R provides a comprehensive range of statistical and graphical techniques including linear and nonlinear modeling, statistical tests, time-series analysis, classification, and clustering. Its active community continuously develops new packages and extensions, making it powerful for data science applications. For the Research Information Gateway, R’s ability to integrate with tools like Airtable through community-developed packages makes it particularly well-suited.
6.1 R Data Processing Workflow
6.1.1 Overview
The Research Information Gateway uses R to process dataset files before importing them into Dolt.

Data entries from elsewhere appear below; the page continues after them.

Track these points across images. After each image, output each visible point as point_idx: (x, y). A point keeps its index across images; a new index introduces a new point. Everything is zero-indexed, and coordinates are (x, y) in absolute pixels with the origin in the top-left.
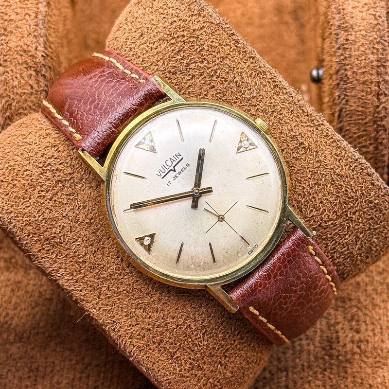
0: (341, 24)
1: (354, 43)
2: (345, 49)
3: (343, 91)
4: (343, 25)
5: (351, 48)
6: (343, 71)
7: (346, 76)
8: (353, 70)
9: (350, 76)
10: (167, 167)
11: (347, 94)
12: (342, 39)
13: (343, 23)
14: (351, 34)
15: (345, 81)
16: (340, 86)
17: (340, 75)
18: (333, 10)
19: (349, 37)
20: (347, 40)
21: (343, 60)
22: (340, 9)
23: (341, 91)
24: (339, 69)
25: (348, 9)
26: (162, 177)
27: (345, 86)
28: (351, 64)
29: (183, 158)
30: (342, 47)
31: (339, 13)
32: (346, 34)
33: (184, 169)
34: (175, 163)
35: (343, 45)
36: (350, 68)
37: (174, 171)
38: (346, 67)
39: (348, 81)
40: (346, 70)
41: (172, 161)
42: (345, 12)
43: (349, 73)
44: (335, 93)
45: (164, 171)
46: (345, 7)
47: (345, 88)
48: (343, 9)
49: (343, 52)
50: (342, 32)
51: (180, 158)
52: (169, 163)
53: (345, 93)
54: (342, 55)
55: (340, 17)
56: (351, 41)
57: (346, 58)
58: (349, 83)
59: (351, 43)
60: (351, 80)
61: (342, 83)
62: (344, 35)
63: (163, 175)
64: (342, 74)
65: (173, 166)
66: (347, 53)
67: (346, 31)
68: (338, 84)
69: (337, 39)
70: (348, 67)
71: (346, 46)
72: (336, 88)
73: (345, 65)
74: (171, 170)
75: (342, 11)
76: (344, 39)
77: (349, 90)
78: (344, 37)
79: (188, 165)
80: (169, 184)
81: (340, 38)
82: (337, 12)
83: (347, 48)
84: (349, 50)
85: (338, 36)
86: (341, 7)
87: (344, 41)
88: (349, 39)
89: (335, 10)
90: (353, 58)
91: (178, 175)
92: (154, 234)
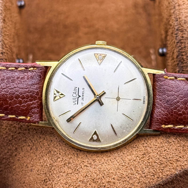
0: (179, 27)
1: (187, 39)
2: (181, 43)
3: (181, 68)
4: (180, 28)
5: (185, 42)
6: (181, 56)
7: (183, 58)
8: (187, 55)
9: (185, 59)
10: (75, 98)
11: (183, 69)
12: (179, 37)
13: (180, 27)
14: (185, 34)
15: (182, 62)
16: (179, 65)
17: (179, 58)
18: (173, 18)
19: (184, 35)
20: (183, 37)
21: (180, 49)
22: (177, 18)
23: (180, 68)
24: (178, 55)
25: (182, 18)
26: (77, 104)
27: (182, 65)
28: (185, 52)
29: (79, 88)
30: (180, 42)
31: (177, 21)
32: (182, 33)
33: (83, 92)
34: (77, 93)
35: (180, 40)
36: (185, 54)
37: (80, 96)
38: (182, 54)
39: (184, 62)
40: (182, 55)
41: (75, 93)
42: (181, 20)
43: (185, 57)
44: (176, 69)
45: (75, 101)
46: (180, 16)
47: (182, 66)
48: (180, 18)
49: (181, 45)
50: (180, 32)
51: (77, 89)
52: (74, 95)
53: (182, 69)
54: (180, 46)
55: (178, 23)
56: (185, 38)
57: (182, 48)
58: (185, 63)
59: (185, 39)
60: (186, 61)
61: (180, 63)
62: (181, 34)
63: (76, 102)
64: (180, 58)
65: (77, 95)
66: (183, 45)
67: (182, 31)
68: (178, 64)
69: (176, 36)
70: (184, 54)
71: (182, 41)
72: (176, 66)
73: (182, 52)
74: (78, 97)
75: (179, 19)
76: (181, 37)
77: (184, 67)
78: (180, 35)
79: (83, 89)
80: (82, 104)
81: (178, 36)
82: (176, 20)
83: (183, 42)
84: (184, 43)
85: (177, 35)
86: (178, 17)
87: (181, 38)
88: (184, 36)
89: (174, 19)
90: (186, 48)
91: (83, 97)
92: (95, 131)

This workflow handles data cleaning, transformation, and standardization.
6.1.2 Key Processing Steps
- Setup & Data Loading
- Installs required packages using pacman
- Loads custom functions from the R folder
- Reads source CSV files and reference data
- Data Transformation
- Converts dummy variables back to categorical data
- Combines related fields (such as name components)
- Converts separate year and month values into proper date formats
- Data Enrichment
- Maps entity names to standardized codes
- Identifies regional classifications
- Applies consistent mapping across related fields
- Data Cleanup
- Removes duplicates and empty columns
- Standardizes NULL/NA/empty values
- Validates field lengths
- Export & Database Import
- Exports processed data to CSV
- Uses Dolt commands to import with appropriate primary keys
This workflow ensures data is properly structured, standardized, and ready for use in the Research Information Gateway’s Dolt database.